Render the lines of the material from the one containing "Rendered at 1241 by 1754 pixels." through the one containing "For every layout" as a JSON list of strings, with one string per line and blank lines omitted.

(Image region annotations)
------
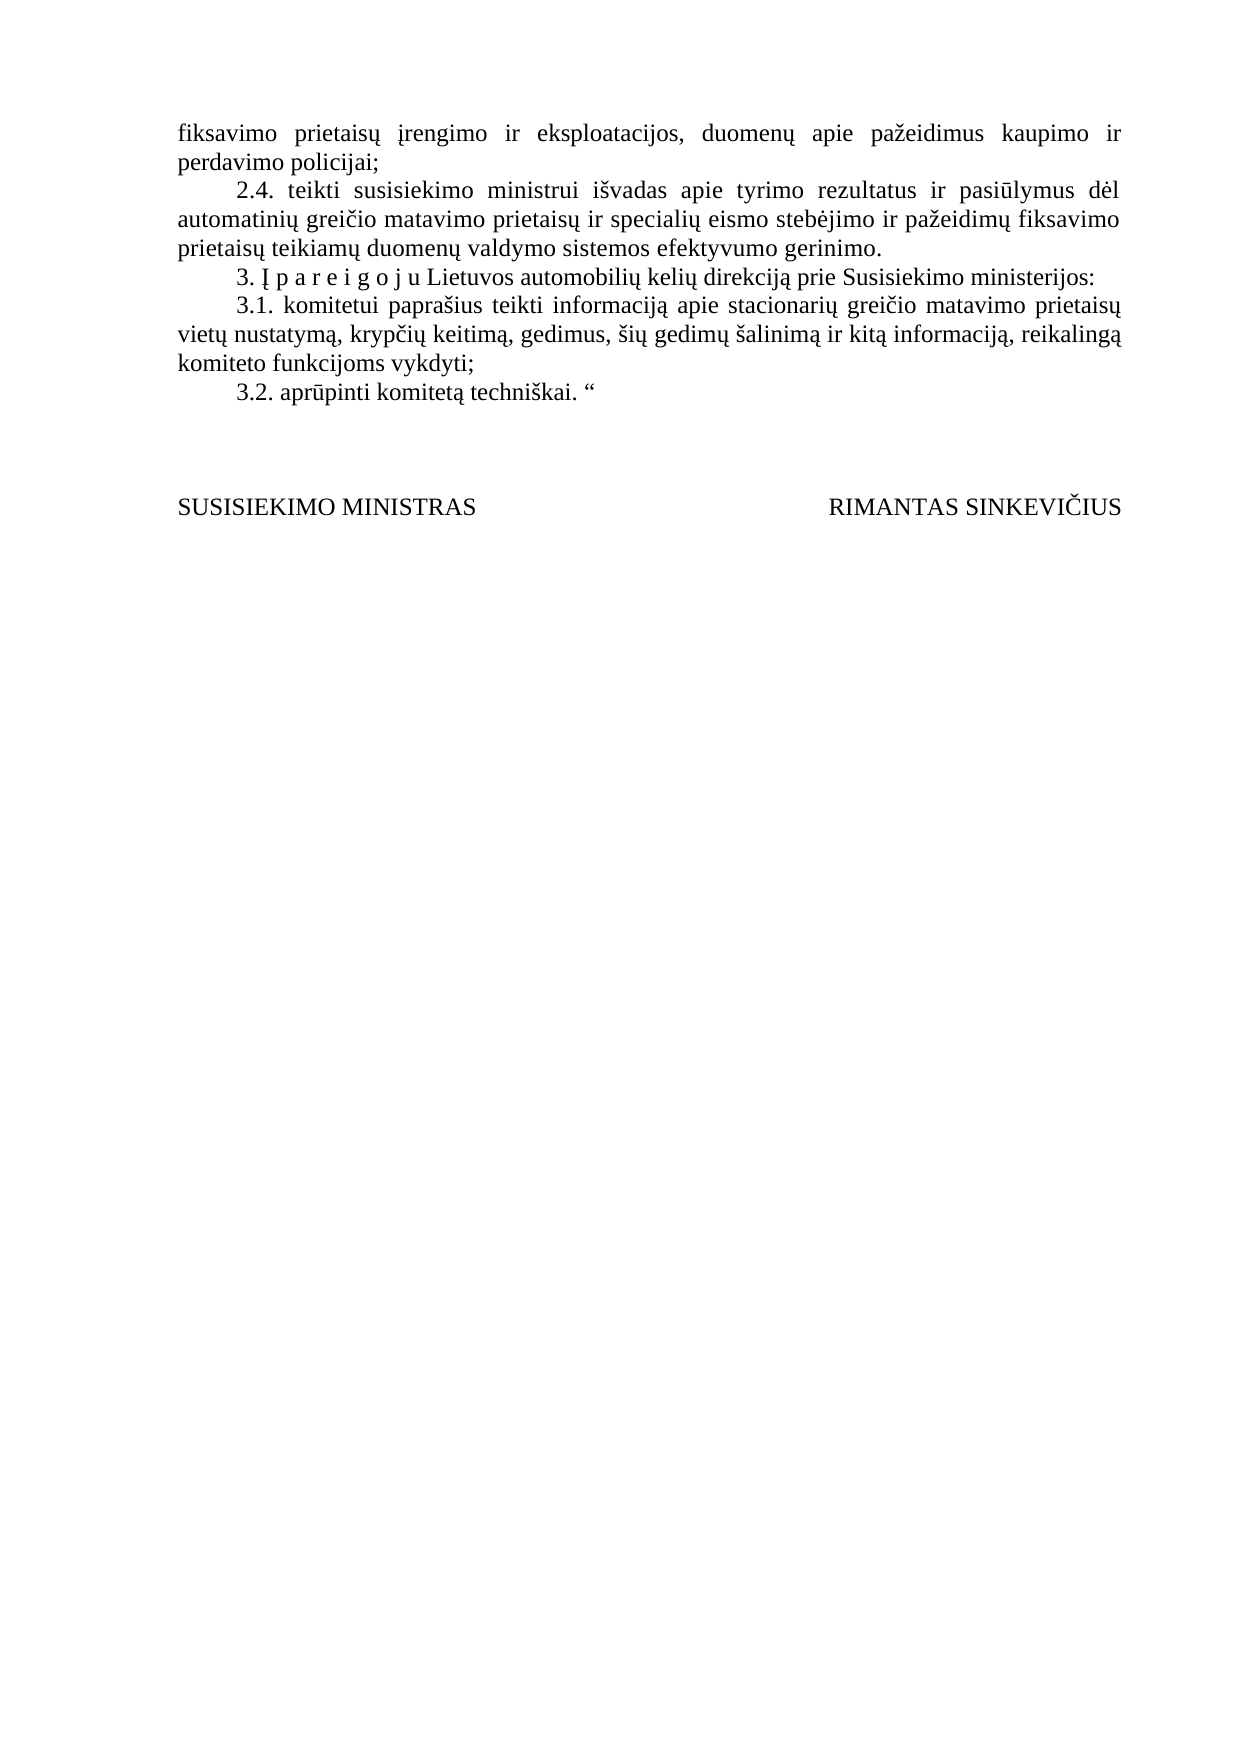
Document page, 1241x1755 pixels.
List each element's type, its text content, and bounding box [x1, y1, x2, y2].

text 2.4. teikti susisiekimo ministrui išvadas apie tyrimo rezultatus ir pasiūlymus dėl automatinių greičio matavimo prietaisų ir specialių eismo stebėjimo ir pažeidimų fiksavimo prietaisų teikiamų duomenų valdymo sistemos efektyvumo gerinimo. [177, 176, 1122, 262]
text Susisiekimo ministras Rimantas Sinkevičius [177, 492, 1122, 521]
text 3.2. aprūpinti komitetą techniškai. “ [177, 377, 1122, 406]
text 3.1. komitetui paprašius teikti informaciją apie stacionarių greičio matavimo prietaisų vietų nustatymą, krypčių keitimą, gedimus, šių gedimų šalinimą ir kitą informaciją, reikalingą komiteto funkcijoms vykdyti; [177, 291, 1122, 377]
text fiksavimo prietaisų įrengimo ir eksploatacijos, duomenų apie pažeidimus kaupimo ir perdavimo policijai; [177, 118, 1122, 176]
text 3. Į p a r e i g o j u Lietuvos automobilių kelių direkciją prie Susisiekimo ministerijos: [177, 262, 1122, 291]
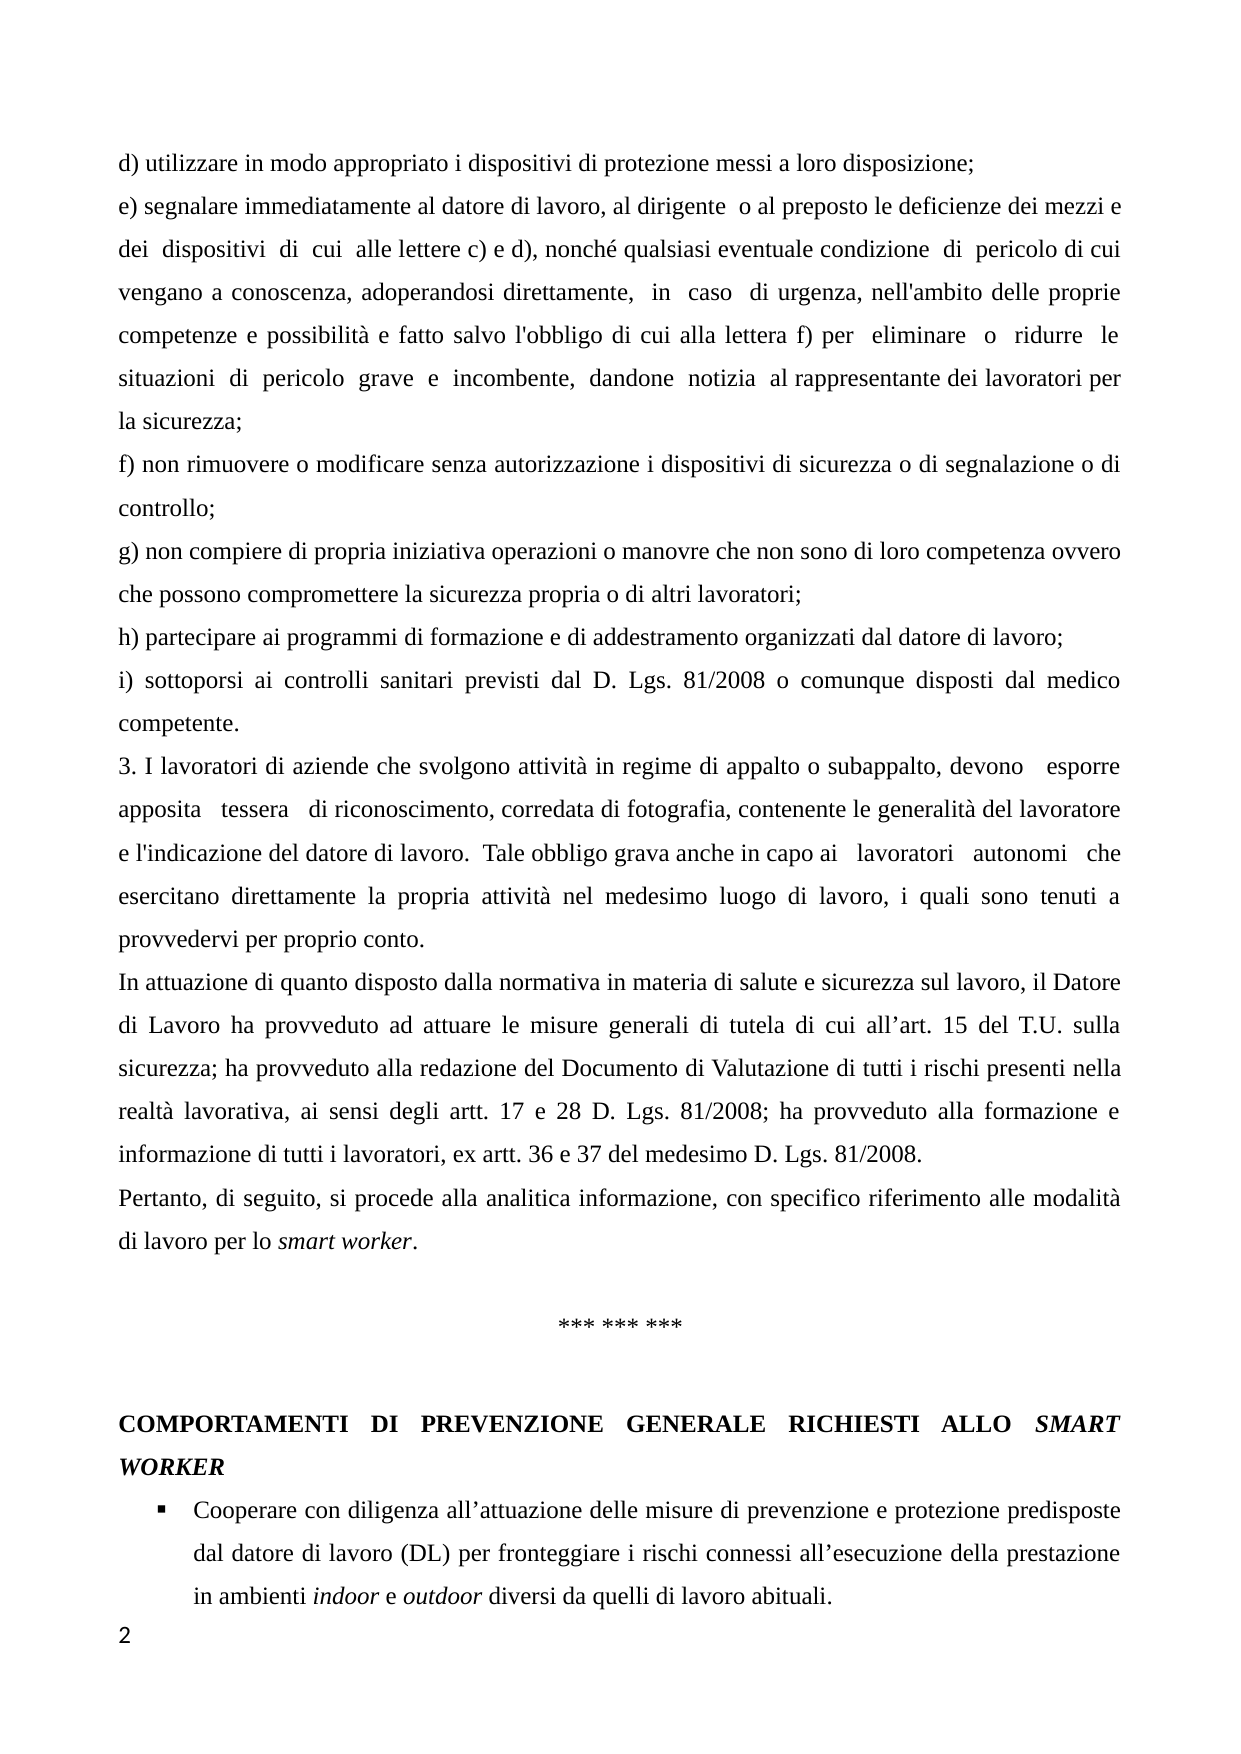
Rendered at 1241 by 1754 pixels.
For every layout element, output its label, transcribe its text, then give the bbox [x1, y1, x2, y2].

text i) sottoporsi ai controlli sanitari previsti dal D. Lgs. 81/2008 o comunque disposti dal medico competente. [118, 665, 1122, 737]
text *** *** *** [118, 1312, 1122, 1341]
text e) segnalare immediatamente al datore di lavoro, al dirigente o al preposto le deficienze dei mezzi e dei dispositivi di cui alle lettere c) e d), nonché qualsiasi eventuale condizione di pericolo di cui vengano a conoscenza, adoperandosi direttamente, in caso di urgenza, nell'ambito delle proprie competenze e possibilità e fatto salvo l'obbligo di cui alla lettera f) per eliminare o ridurre le situazioni di pericolo grave e incombente, dandone notizia al rappresentante dei lavoratori per la sicurezza; [118, 191, 1122, 435]
text h) partecipare ai programmi di formazione e di addestramento organizzati dal datore di lavoro; [118, 622, 1122, 651]
text In attuazione di quanto disposto dalla normativa in materia di salute e sicurezza sul lavoro, il Datore di Lavoro ha provveduto ad attuare le misure generali di tutela di cui all’art. 15 del T.U. sulla sicurezza; ha provveduto alla redazione del Documento di Valutazione di tutti i rischi presenti nella realtà lavorativa, ai sensi degli artt. 17 e 28 D. Lgs. 81/2008; ha provveduto alla formazione e informazione di tutti i lavoratori, ex artt. 36 e 37 del medesimo D. Lgs. 81/2008. [118, 967, 1122, 1168]
text g) non compiere di propria iniziativa operazioni o manovre che non sono di loro competenza ovvero che possono compromettere la sicurezza propria o di altri lavoratori; [118, 536, 1122, 608]
text COMPORTAMENTI DI PREVENZIONE GENERALE RICHIESTI ALLO SMART WORKER [118, 1409, 1122, 1481]
list Cooperare con diligenza all’attuazione delle misure di prevenzione e protezione predisposte dal datore di lavoro (DL) per fronteggiare i rischi connessi all’esecuzione della prestazione in ambienti indoor e outdoor diversi da quelli di lavoro abituali. [156, 1495, 1122, 1610]
text 3. I lavoratori di aziende che svolgono attività in regime di appalto o subappalto, devono esporre apposita tessera di riconoscimento, corredata di fotografia, contenente le generalità del lavoratore e l'indicazione del datore di lavoro. Tale obbligo grava anche in capo ai lavoratori autonomi che esercitano direttamente la propria attività nel medesimo luogo di lavoro, i quali sono tenuti a provvedervi per proprio conto. [118, 751, 1122, 953]
text f) non rimuovere o modificare senza autorizzazione i dispositivi di sicurezza o di segnalazione o di controllo; [118, 449, 1122, 521]
text Pertanto, di seguito, si procede alla analitica informazione, con specifico riferimento alle modalità di lavoro per lo smart worker. [118, 1183, 1122, 1254]
text d) utilizzare in modo appropriato i dispositivi di protezione messi a loro disposizione; [118, 148, 1122, 176]
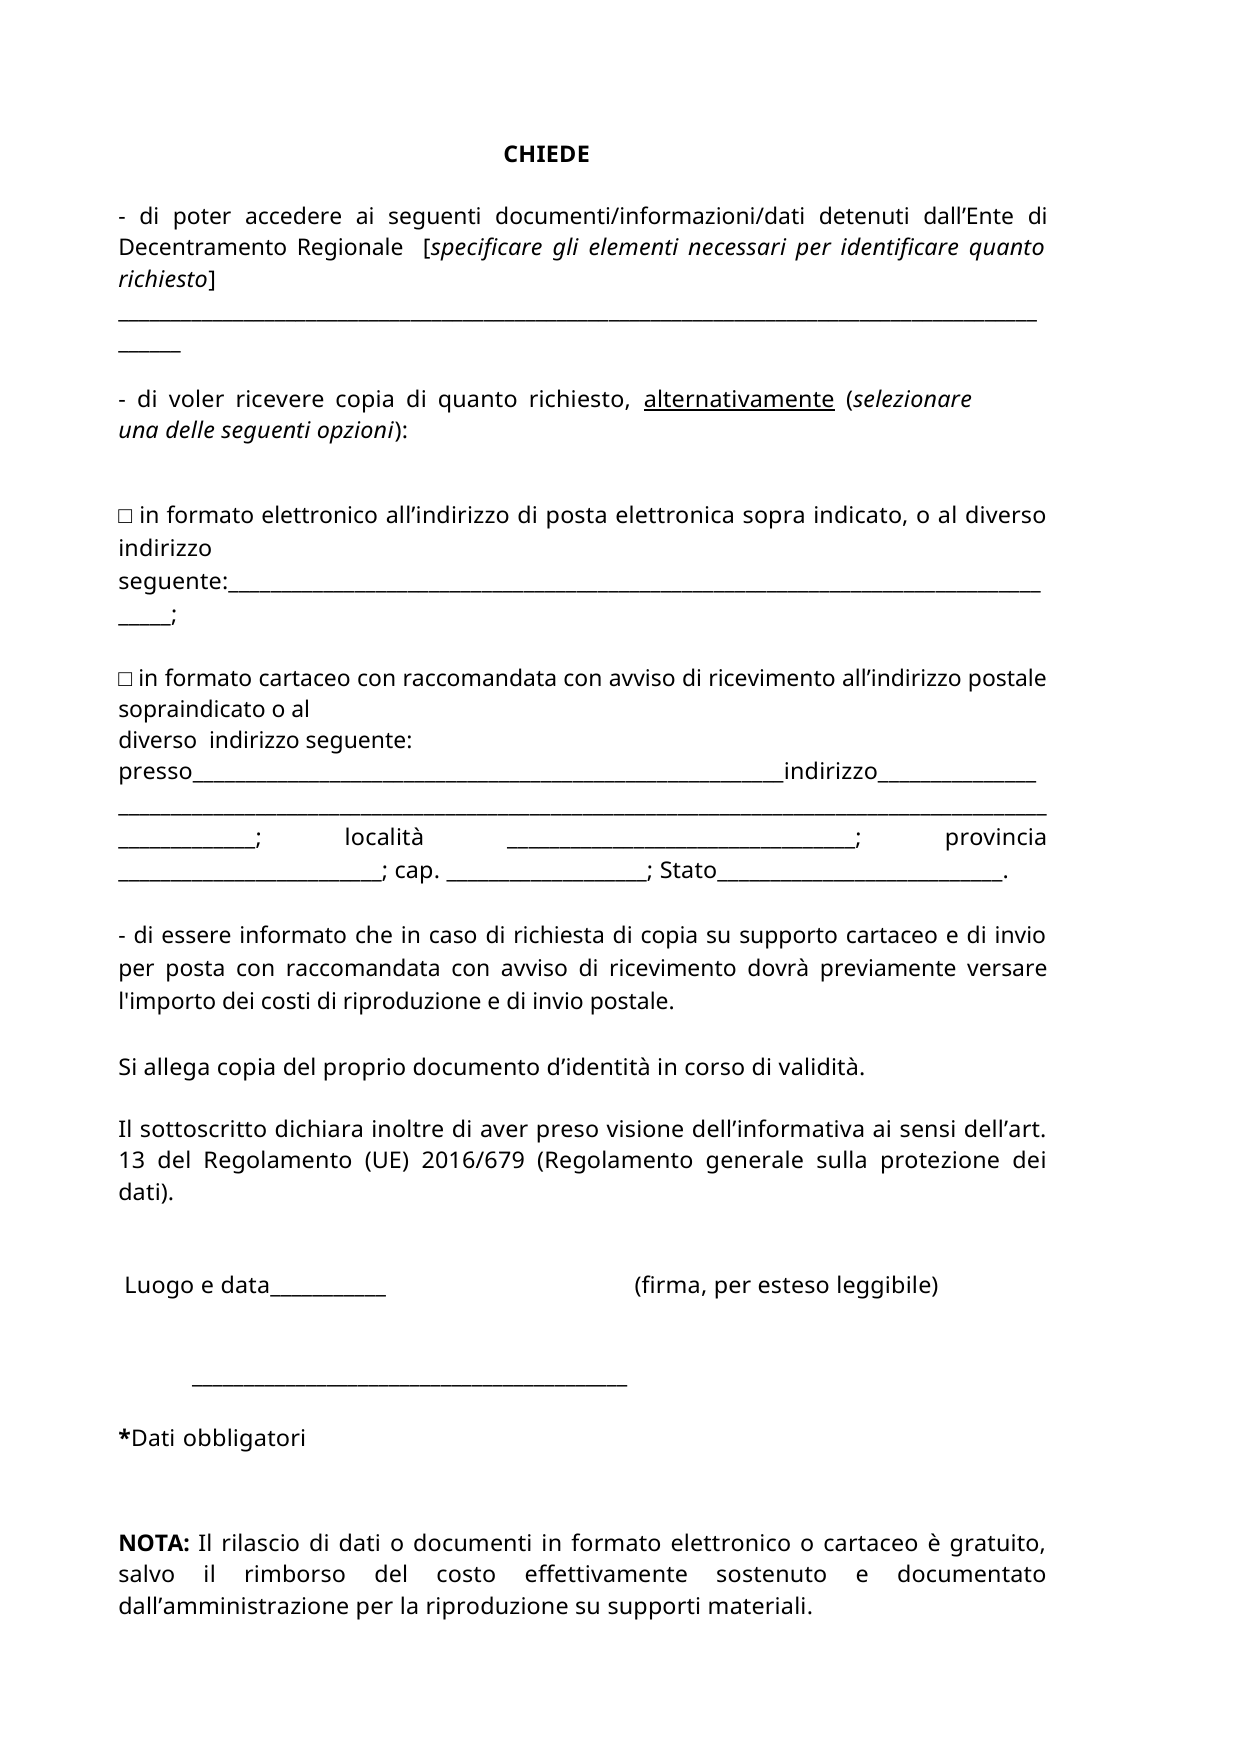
------
- **Completed exercise**:
[
  "Rendered at 1241 by 1754 pixels.",
  "For every layout element, output its label, transcribe its text, then give the bbox [x1, y1, x2, y2]."
]